More on the Beltz family

Harold reports on some of the winter and spring snowstorms that sheep ranching and other activities can experience. They are remembered forever. I will share a couple of them.

“On May 1, 1967 we had a terrible storm. There were 32 inches of snow on the level, I had ewes and lambs scattered all over. Some made it to the shed and some were covered up. A horse couldn’t travel at all. I finally fixed up a pair of skis and wrapped them with baler twine and that way I could get around some. I saved a lot of them and a lot of them I never found until the snow melted. We used an old car hood to haul lambs to the house by hand. Hilda raised over 20 lambs that year.”

He wrote that Shirley Gundlach of Ekalaka was teaching school and went home for Christmas but couldn’t get back until the last day of January. She got Warren Johnstone to take her back in a plane. There was 24 inches of snow on the level.

“We took Shirley, Barbara, and Douglas with food and bedding to the school house where they batched during the week. Kenneth was going back and forth on skis every day,” he wrote.

I have to make a statement here because to my knowledge Warren never flew, but his brother Walter did. I also wonder about the quote including the name Shirley Gundlach because she graduated with me in 1948. Perhaps it could have been Gloria Gundlach. I may be in error in both cases. You can let me know if you choose.

I find that Harold was a “jack of all trades.” He reports that he got a sawmill in 1951 and sawed lumber for their house which was three bedrooms.

“Carl Newmiller dug the basement and Hilda, Kenneth and I poured the cement and laid the blocks for the basement.”

He also adds that it was about 1957 when the REA came and in the early 1960s the Range Telephone Company put in a telephone.

With all of this responsibility and work Harold found time to be elected Carter County Commissioner in 1964 and started serving on January 1, 1965. He was a commissioner for six years. He reports that the work was interesting and a lot of it was a headache because of the weather. He often had to go by way of Miles City and Baker or Alzada for meetings. A number of times he had to have someone come and get him in an airplane.

Some of the men who served with him were Alden Turbiville, Earl Whitney, Frank Castleberry, Sam Tauck and Magnus Markuson.

“About the first of June 1967 they hit oil on Belle Creek,” he wrote. They drilled 11 wells on my place.”

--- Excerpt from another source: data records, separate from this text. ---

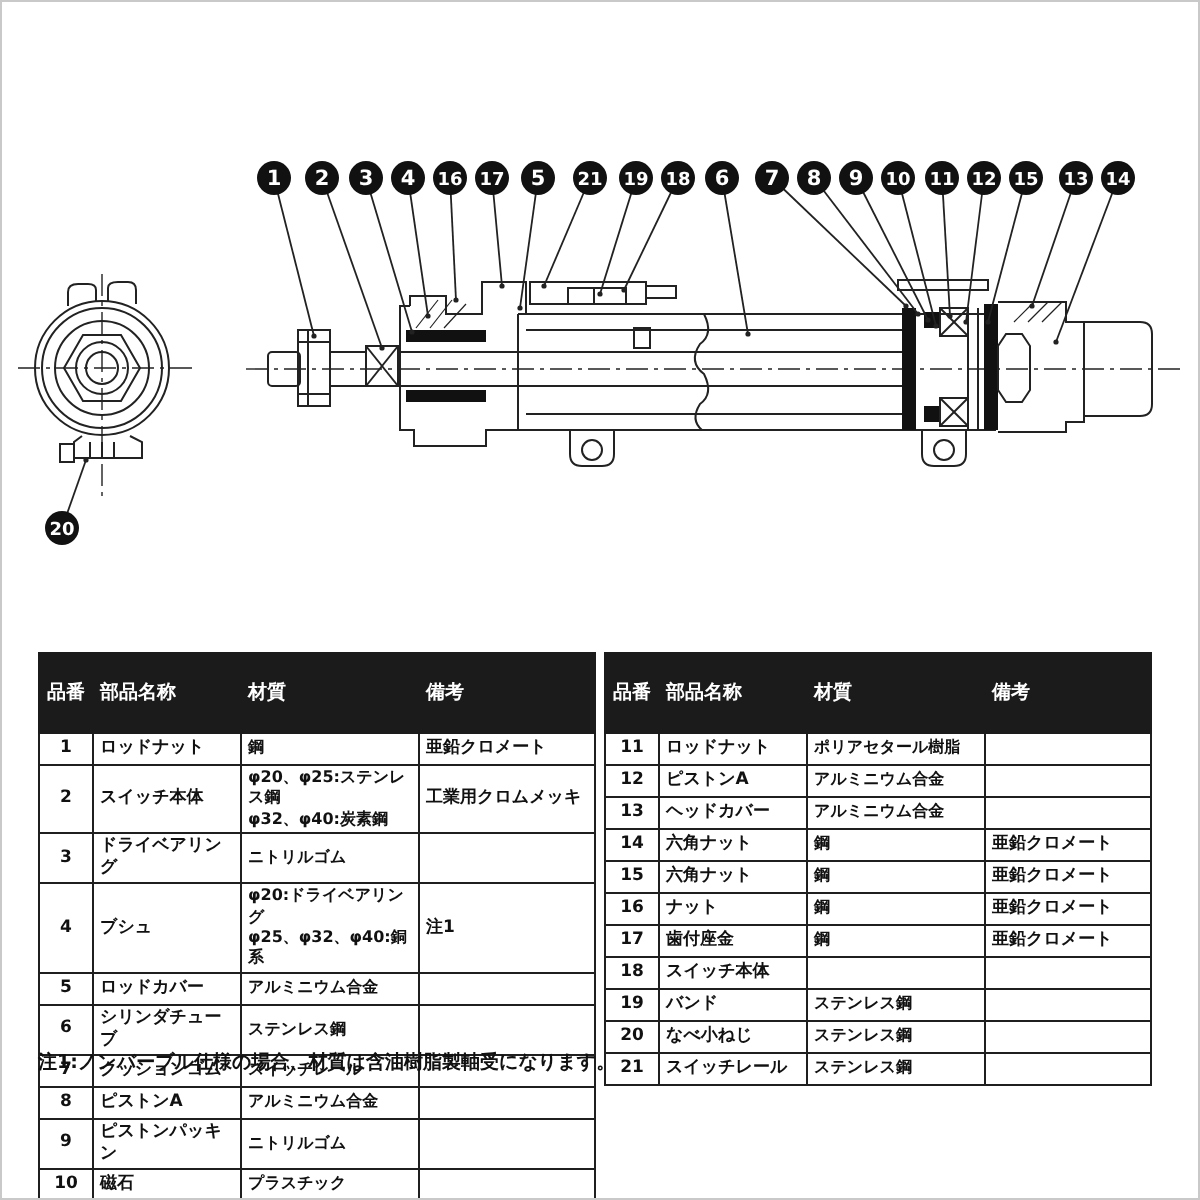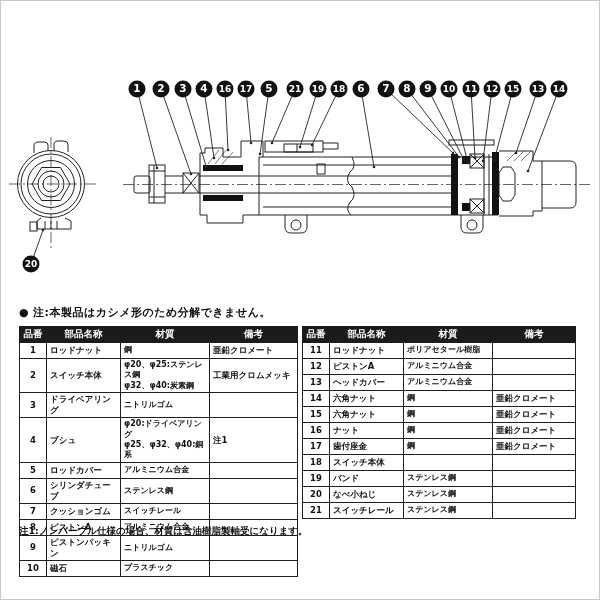--- a/index.html
+++ b/index.html
@@ -14,24 +14,24 @@
     letter-spacing:0.5px;white-space:nowrap;
   }
   .note .bullet{margin-right:4px;}
   table.parts{
     position:absolute;border-collapse:collapse;table-layout:fixed;background:#fff;
   }
   #table-left{left:18px;top:325px;width:279px;}
   #table-right{left:301px;top:325px;width:274px;}
   table.parts th{
     background:#1b1b1b;color:#fff;font-size:9.5px;font-weight:bold;
-    text-align:center;padding:0 3px;border:1px solid #1b1b1b;height:13px;
+    text-align:left;padding:0 3px;border:1px solid #1b1b1b;height:13px;
     overflow:hidden;white-space:nowrap;
   }
-  table.parts th.c0{text-align:center;padding:1px 0;}
+  table.parts th.c0{text-align:center;padding:13px 0;}
   table.parts td{
     border:1px solid #1f1f1f;font-size:8.5px;font-weight:bold;color:#111;
     padding:1px 3px;height:13px;vertical-align:middle;overflow:hidden;
     line-height:1.3;
   }
   table.parts td.c0{text-align:center;padding:1px 0;}
   table.parts td.mat{white-space:pre-line;font-size:8px;}
   table.parts td.section{
     background:#c9c9c9;font-size:9px;letter-spacing:1px;height:11px;
   }
@@ -235,23 +235,20 @@
         <text x="512" y="91.4" text-anchor="middle" fill="#fff" font-size="9" font-weight="bold" font-family="&quot;DejaVu Sans&quot;,sans-serif">15</text>
         <circle cx="537" cy="88" r="8.5" fill="#111111"></circle>
         <text x="537" y="91.4" text-anchor="middle" fill="#fff" font-size="9" font-weight="bold" font-family="&quot;DejaVu Sans&quot;,sans-serif">13</text>
         <circle cx="558" cy="88" r="8.5" fill="#111111"></circle>
         <text x="558" y="91.4" text-anchor="middle" fill="#fff" font-size="9" font-weight="bold" font-family="&quot;DejaVu Sans&quot;,sans-serif">14</text>
         <circle cx="30" cy="263" r="8.5" fill="#111111"></circle>
         <text x="30" y="266.4" text-anchor="middle" fill="#fff" font-size="9" font-weight="bold" font-family="&quot;DejaVu Sans&quot;,sans-serif">20</text>
       </g>
   </svg>
 
-  <div class="note">
-    <span class="bullet">●</span><span>注:本製品はカシメ形のため分解できません。</span>
-  </div>
 
   <table class="parts" id="table-left">
     <colgroup>
         <col class="w0">
         <col class="w1">
         <col class="w2">
         <col>
       </colgroup>
     <thead>
         <tr>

Time marched on and in the fall of 1967 the family bought a house in Broadus. In 1974 Harold sold all his cattle and leased his place to John and Lawrence Giacometto. He had been batching for several years but had an auction and sold all his machinery, tools and furniture. He then moved to Broadus to be with his family.

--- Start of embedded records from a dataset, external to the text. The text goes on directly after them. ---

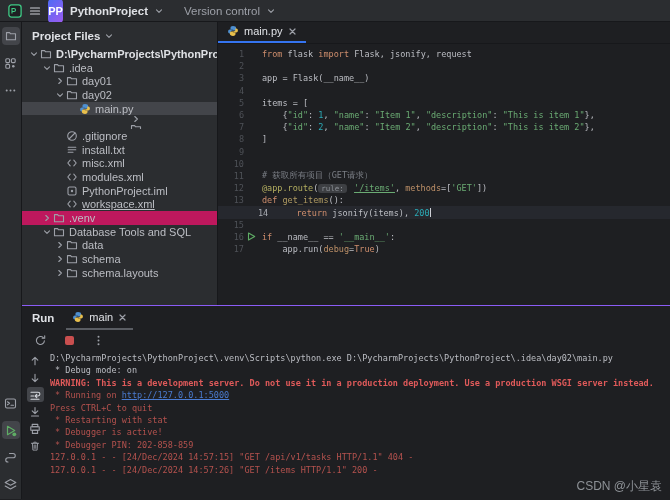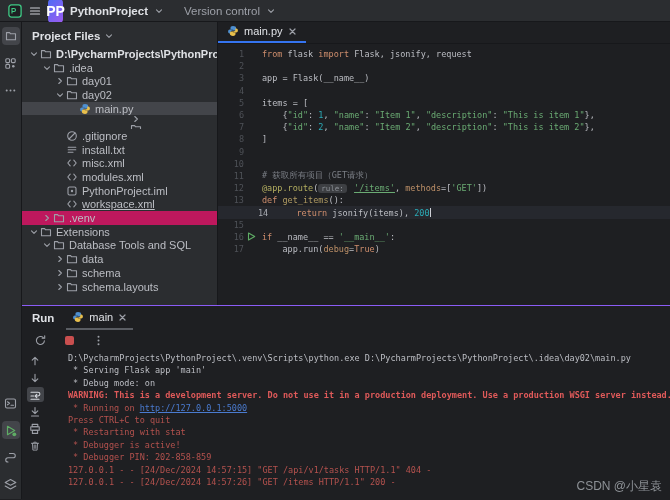--- a/index.html
+++ b/index.html
@@ -6,21 +6,21 @@
   html,body { width:670px; height:500px; }
   body {
     background:#1E1F22; color:#BCBEC4; overflow:hidden; position:relative;
     font-family:"Liberation Sans", sans-serif;
   }
   
   .titlebar { height:22px; background:#2B2D30; border-bottom:1px solid #17181B;
     display:flex; align-items:center; gap:7px; padding:0 8px; }
   .tb-badge { width:15px; height:24px; border-radius:4px; flex:none;
     background:linear-gradient(135deg,#4D6BF5,#9D5CF0); color:#fff;
-    font-size:14px; font-weight:bold; display:flex; align-items:center; justify-content:center; }
+    font-size:11px; font-weight:bold; display:flex; align-items:center; justify-content:center; }
   .tb-name { color:#DFE1E5; font-size:11.5px; font-weight:600; }
   .tb-vc { color:#9DA0A8; font-size:11.5px; margin-left:14px; }
   .icn { display:inline-flex; align-items:center; justify-content:center; }
   
   .main { display:flex; height:477px; }
   .toolstrip { width:22px; background:#2B2D30; border-right:1px solid #17181B;
     display:flex; flex-direction:column; justify-content:space-between; align-items:center; padding:5px 0 6px; }
   .ts-group { display:flex; flex-direction:column; gap:9px; align-items:center; }
   .ts-btn { width:18px; height:18px; border-radius:4px; display:flex; align-items:center; justify-content:center; }
   .ts-btn.sel { background:#43454A; }
@@ -61,21 +61,21 @@
   .c-par { color:#BE9068; }
   .c-hint{ background:#3D3F43; color:#8C9096; border-radius:3px; padding:0 3px; font-size:7.5px; margin-right:2px; }
   .caret { display:inline-block; width:1px; height:9px; background:#CED0D6; vertical-align:-1px; }
   
   .runpanel { flex:1; background:#1E1F22; border-top:1px solid #8b5cf6; display:flex; flex-direction:column; min-height:0;justify-content:center; }
   .rp-tabs { height:24px; display:flex; align-items:stretch; padding-left:10px; gap:12px; }
   .rp-title { font-weight:700; font-size:11.5px; color:#DFE1E5; display:flex; align-items:center; }
   .rp-tab { display:flex; align-items:center; gap:5px; padding:0 6px;
     border-bottom:2px solid #5A5D63; font-size:11px; color:#DFE1E5; }
   .rp-toolbar { height:20px; display:flex; align-items:center; gap:11px; padding-left:9px; }
-  .rp-console { flex:1; display:flex; min-height:0;gap:18px; }
+  .rp-console { flex:1; display:flex; min-height:0; }
   .con-gutter { width:26px; flex:none; display:flex; flex-direction:column; align-items:center; gap:2px; padding-top:3px; }
   .gut-btn { width:17px; height:15px; display:flex; align-items:center; justify-content:center; border-radius:3px; }
   .gut-btn.sel { background:#43454A; }
   .con-text { flex:1; font-family:"DejaVu Sans Mono", monospace; font-size:8.5px; padding:3px 0 0 2px; overflow:hidden; }
   .conline { height:12.4px; white-space:pre; }
   .c-out  { color:#BCBEC4; }
   .c-err  { color:#B5524E; }
   .c-errb { color:#E05A5A; font-weight:bold; }
   .c-link { color:#4A7BD0; text-decoration:underline; }
   .watermark { position:absolute; right:8px; bottom:5px; color:#8E9297; font-size:12px; }
@@ -324,33 +324,20 @@
                   <path d="M2.8 1.5l2.6 2.5-2.6 2.5" stroke="#9DA0A8" stroke-width="1.1" fill="none" stroke-linecap="round" stroke-linejoin="round"></path>
                 </svg>
               </span>
               <span class="ticon">
                 <svg width="12" height="12" viewBox="0 0 12 12">
                   <path d="M1.5 9.8V2.6h3.1l1 1.2h4.9v6z" stroke="#9DA0A8" stroke-width="1.1" fill="none" stroke-linecap="round" stroke-linejoin="round"></path>
                 </svg>
               </span>
               <span class="tlabel">.venv</span>
             </div>
-            <div class="tree-row" style="padding-left: 6px;">
-              <span class="chev">
-                <svg width="8" height="8" viewBox="0 0 8 8">
-                  <path d="M1.5 2.8l2.5 2.6 2.5-2.6" stroke="#9DA0A8" stroke-width="1.1" fill="none" stroke-linecap="round" stroke-linejoin="round"></path>
-                </svg>
-              </span>
-              <span class="ticon">
-                <svg width="12" height="12" viewBox="0 0 12 12">
-                  <path d="M1.5 9.8V2.6h3.1l1 1.2h4.9v6z" stroke="#9DA0A8" stroke-width="1.1" fill="none" stroke-linecap="round" stroke-linejoin="round"></path>
-                </svg>
-              </span>
-              <span class="tlabel">Extensions</span>
-            </div>
             <div class="tree-row" style="padding-left: 19px;">
               <span class="chev">
                 <svg width="8" height="8" viewBox="0 0 8 8">
                   <path d="M1.5 2.8l2.5 2.6 2.5-2.6" stroke="#9DA0A8" stroke-width="1.1" fill="none" stroke-linecap="round" stroke-linejoin="round"></path>
                 </svg>
               </span>
               <span class="ticon">
                 <svg width="12" height="12" viewBox="0 0 12 12">
                   <path d="M1.5 9.8V2.6h3.1l1 1.2h4.9v6z" stroke="#9DA0A8" stroke-width="1.1" fill="none" stroke-linecap="round" stroke-linejoin="round"></path>
                 </svg>
@@ -526,21 +513,20 @@
             <div class="gut-btn">
               <span class="icn">
                 <svg width="12" height="12" viewBox="0 0 12 12">
                   <path d="M2.4 3.3h7.2M4.8 3.3V2.2h2.4v1.1M3.4 3.3l.5 6.8h4.2l.5-6.8M5.2 5v3.4M6.8 5v3.4" stroke="#9DA0A8" stroke-width="0.9" fill="none" stroke-linecap="round" stroke-linejoin="round"></path>
                 </svg>
               </span>
             </div>
           </div>
         <div class="con-text">
             <div class="conline"><span class="c-out">D:\PycharmProjects\PythonProject\.venv\Scripts\python.exe D:\PycharmProjects\PythonProject\.idea\day02\main.py</span></div>
-            <div class="conline"><span class="c-out"> * Serving Flask app 'main'</span></div>
             <div class="conline"><span class="c-out"> * Debug mode: on</span></div>
             <div class="conline"><span class="c-errb">WARNING: This is a development server. Do not use it in a production deployment. Use a production WSGI server instead.</span></div>
             <div class="conline"><span class="c-err"> * Running on </span><span class="c-link">http://127.0.0.1:5000</span></div>
             <div class="conline"><span class="c-err">Press CTRL+C to quit</span></div>
             <div class="conline"><span class="c-err"> * Restarting with stat</span></div>
             <div class="conline"><span class="c-err"> * Debugger is active!</span></div>
             <div class="conline"><span class="c-err"> * Debugger PIN: 202-858-859</span></div>
             <div class="conline"><span class="c-err">127.0.0.1 - - [24/Dec/2024 14:57:15] "GET /api/v1/tasks HTTP/1.1" 404 -</span></div>
             <div class="conline"><span class="c-err">127.0.0.1 - - [24/Dec/2024 14:57:26] "GET /items HTTP/1.1" 200 -</span></div>
           </div>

One last thought: In going through pictures and information on the independent basketball tournaments of 1956 - 1964, I found pictures of the Broadus teams who participated. Among those pictured was Kenneth (Ken) Beltz, who was selected all tourney several times.

Seeing the pictures has made me wonder what, where and when had happened to him. After calling his family, I was informed that Ken was in the Powder River Manor with Parkinson’s. It was also reported that Jr. Capra, who played on those same Broadus teams, had passed away.

Memories, lots of memories! My how times, lifestyles and individuals lives change.